Many Police Jobs Vacant Due to Unqualified Candidates

June 16, 2013
The candidate pool is so bad in some cities that police chiefs say are struggling to hire new officers.

GAHANNA, Ohio -- They never even got him hooked to the polygraph machine. After a few preliminary questions, the job candidate headed for the door. He wasn't going to become Gahanna's newest police officer, and he knew it.

"Some, you wonder: Why did you even come in here?" said Gahanna Deputy Police Chief Ken Bell. " Why are you wasting our time?"

Some applicants are convicted felons, others confess to drug use, and a few own up to crimes that had previously gone unnoticed. They're not fit to wear the uniform, but they're showing up increasingly at suburban police departments, looking for jobs. In some cities, the candidate pool has grown so unappealing that police chiefs say they're struggling to hire new cops.

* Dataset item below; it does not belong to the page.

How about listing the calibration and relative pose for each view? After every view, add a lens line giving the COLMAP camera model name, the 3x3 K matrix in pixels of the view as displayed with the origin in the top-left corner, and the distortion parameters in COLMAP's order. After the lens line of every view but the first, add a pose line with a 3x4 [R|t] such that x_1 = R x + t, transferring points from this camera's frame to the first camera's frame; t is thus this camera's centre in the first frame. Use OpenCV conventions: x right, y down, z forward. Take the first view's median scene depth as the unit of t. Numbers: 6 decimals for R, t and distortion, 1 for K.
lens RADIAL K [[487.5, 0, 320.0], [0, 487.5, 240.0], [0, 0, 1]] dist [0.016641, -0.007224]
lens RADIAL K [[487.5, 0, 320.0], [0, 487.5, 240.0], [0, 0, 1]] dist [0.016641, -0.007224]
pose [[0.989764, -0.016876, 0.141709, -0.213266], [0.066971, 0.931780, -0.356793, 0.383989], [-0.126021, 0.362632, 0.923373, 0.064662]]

Gahanna should have 55 officers, but it has 49. Last year, the department found just one viable candidate out of a group of about 50. In Reynoldsburg, officials had to search deep in their candidate list, too, to find just one who was fit for the job.

"It seems like our pool is probably getting a little limited, for lack of a better term," said Reynoldsburg Police Chief Jim O'Neill.

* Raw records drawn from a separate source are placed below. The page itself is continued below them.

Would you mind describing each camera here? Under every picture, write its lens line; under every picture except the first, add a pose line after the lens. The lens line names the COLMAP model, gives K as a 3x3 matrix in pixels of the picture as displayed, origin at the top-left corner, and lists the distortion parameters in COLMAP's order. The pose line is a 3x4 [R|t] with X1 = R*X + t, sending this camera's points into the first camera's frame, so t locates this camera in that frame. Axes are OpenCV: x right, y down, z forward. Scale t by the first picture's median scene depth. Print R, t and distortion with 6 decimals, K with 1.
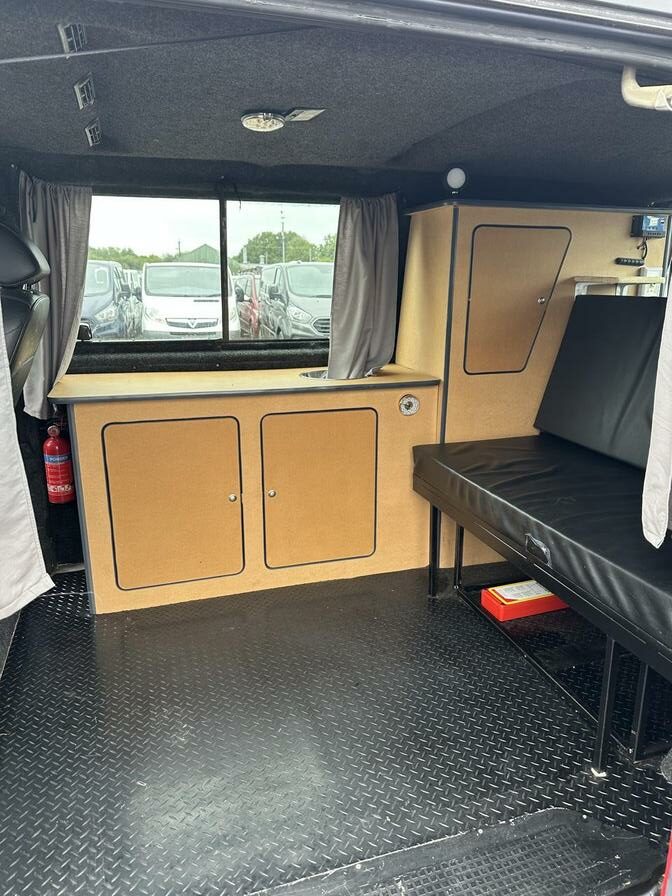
lens RADIAL K [[623.7, 0, 345.0], [0, 623.7, 456.1], [0, 0, 1]] dist [0.100198, -0.184548]
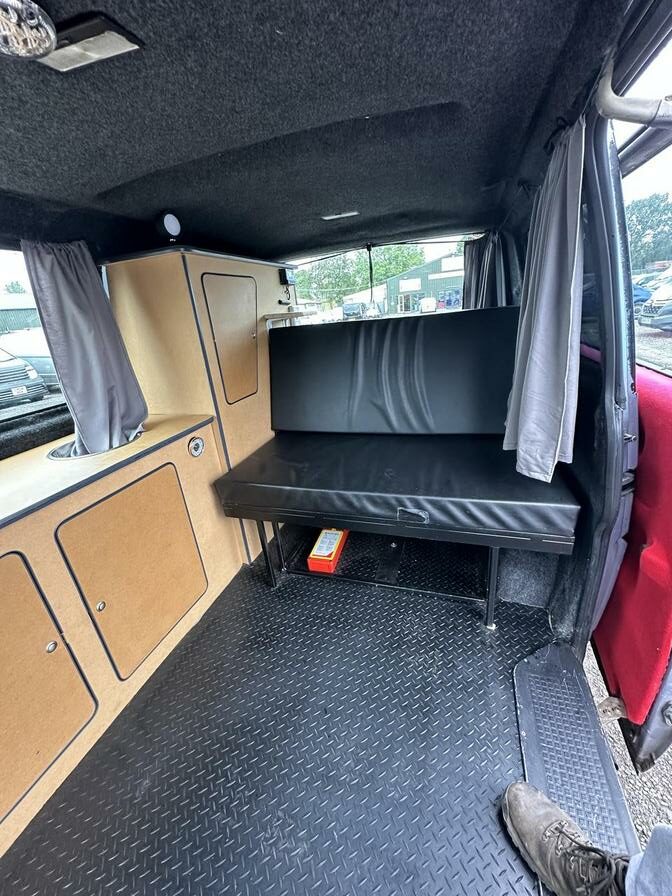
lens RADIAL K [[354.6, 0, 336.0], [0, 354.6, 448.0], [0, 0, 1]] dist [-0.001693, -0.000176]
pose [[0.590777, -0.348601, 0.727640, -0.191233], [0.308902, 0.930856, 0.195159, -0.121707], [-0.745360, 0.109474, 0.657612, 0.423218]]
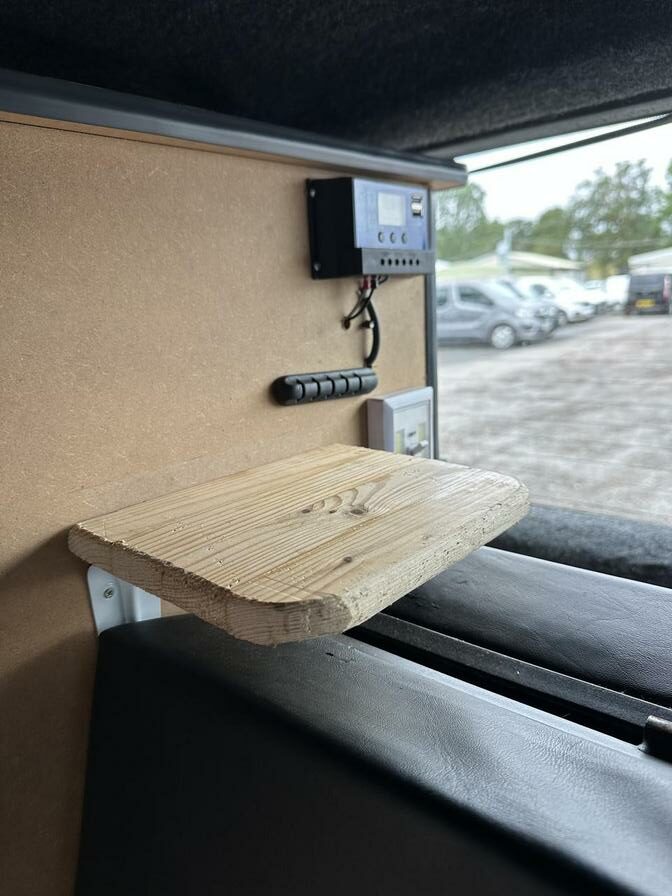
lens RADIAL K [[649.1, 0, 336.0], [0, 649.1, 448.0], [0, 0, 1]] dist [0.001728, -0.076353]
pose [[0.855834, -0.166286, 0.489793, 0.344923], [0.192233, 0.981346, -0.002727, -0.291385], [-0.480203, 0.096488, 0.871835, 0.817774]]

Chiefs say they're not entirely sure why a growing number of unfit candidates are drawn to law enforcement, but the perks of the job likely have a lot to do with it.

Most cop jobs don't require a college degree, and they can pay as much as $50,000 the first year. The benefits are good, too, and the work is stable. It's a potentially lifelong career when such a thing is becoming increasingly rare, and so "the quality of the candidates (is) a little bit different than 20 years ago," said Groveport Police Chief Ralph Portier. "Everybody wants to be a police officer."

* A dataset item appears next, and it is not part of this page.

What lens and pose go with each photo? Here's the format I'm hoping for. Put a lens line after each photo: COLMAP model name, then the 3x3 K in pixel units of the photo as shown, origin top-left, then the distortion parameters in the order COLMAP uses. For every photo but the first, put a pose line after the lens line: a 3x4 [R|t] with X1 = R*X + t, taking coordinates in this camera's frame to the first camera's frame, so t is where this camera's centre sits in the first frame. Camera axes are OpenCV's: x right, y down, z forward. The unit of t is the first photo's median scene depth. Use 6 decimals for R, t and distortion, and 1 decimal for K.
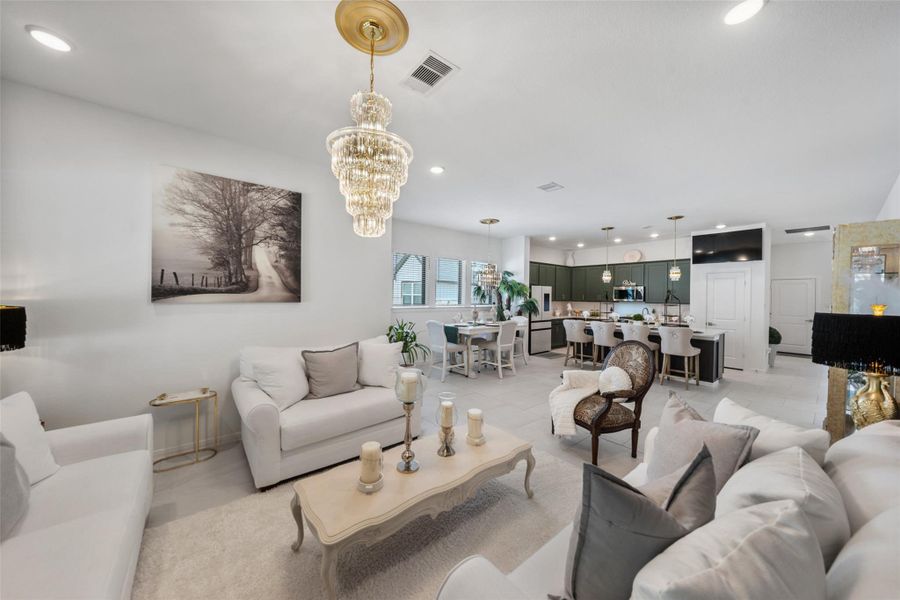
lens RADIAL K [[307.9, 0, 446.8], [0, 307.9, 297.5], [0, 0, 1]] dist [0.000588, 0.000247]
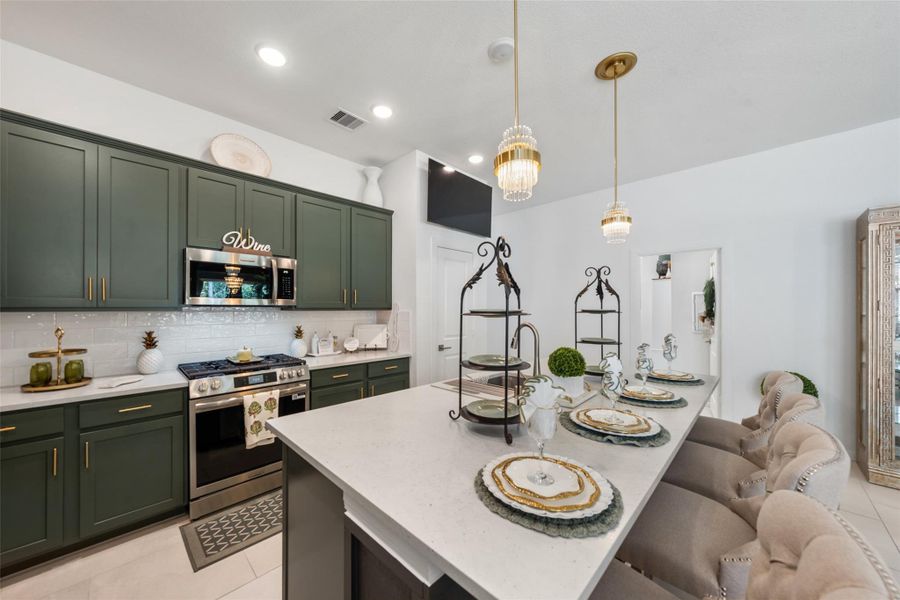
lens RADIAL K [[328.5, 0, 448.9], [0, 328.5, 307.5], [0, 0, 1]] dist [-0.001037, -0.000130]
pose [[-0.125744, -0.010105, 0.992011, 0.360359], [0.003086, 0.999939, 0.010577, 0.014974], [-0.992058, 0.004391, -0.125705, 1.167872]]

But there are months of tests and checks between wanting and becoming. This is where candidates run into snags. They might have scored well on a civil-service exam, but they're not going to get far with, say, a domestic-violence conviction or a recent drunken-driving conviction.

Things can get really interesting during the polygraph exam, where unsuitable candidates either try to lie their way out of an unflattering background or admit the sins of their past. Sometimes, as in the Gahanna case, the applicant simply gives up. Other times they let loose stunning admissions.

"We've had some sex offenders," O'Neill said. "In a lot of cases, they've never been caught."

Some years ago, Gahanna moved its polygraph test earlier in the hiring process, hoping to weed out the liars and the crooks before they spent time checking references and employment history. The idea was sound in theory, but it ended up knocking nearly everyone out of contention.

"While it was designed to save us time," Bell said, "it's doing its job a little too well."

Whitehall had a similar problem several years ago, but the department there found a simple solution that seems to have worked, Chief Richard Zitzke said. It posts its hiring standards on the city website, right beside the job openings. Candidates know from the outset not to apply if they'r e shirking child support or overly fond of gambling. For the most part, they don't even try.

Zitzke said his department no longer has to reject a long string of candidates before finding a good one. And by the time a prospect gets to the polygraph, investigators are rarely shocked by what they hear.

"Typically, they'll confess to things (like), 'One time I stole my sister's coloring book when I was 6, and I still feel bad about it,'??" Zitzke said. "If that person is still thinking about that, they're not hiding anything else."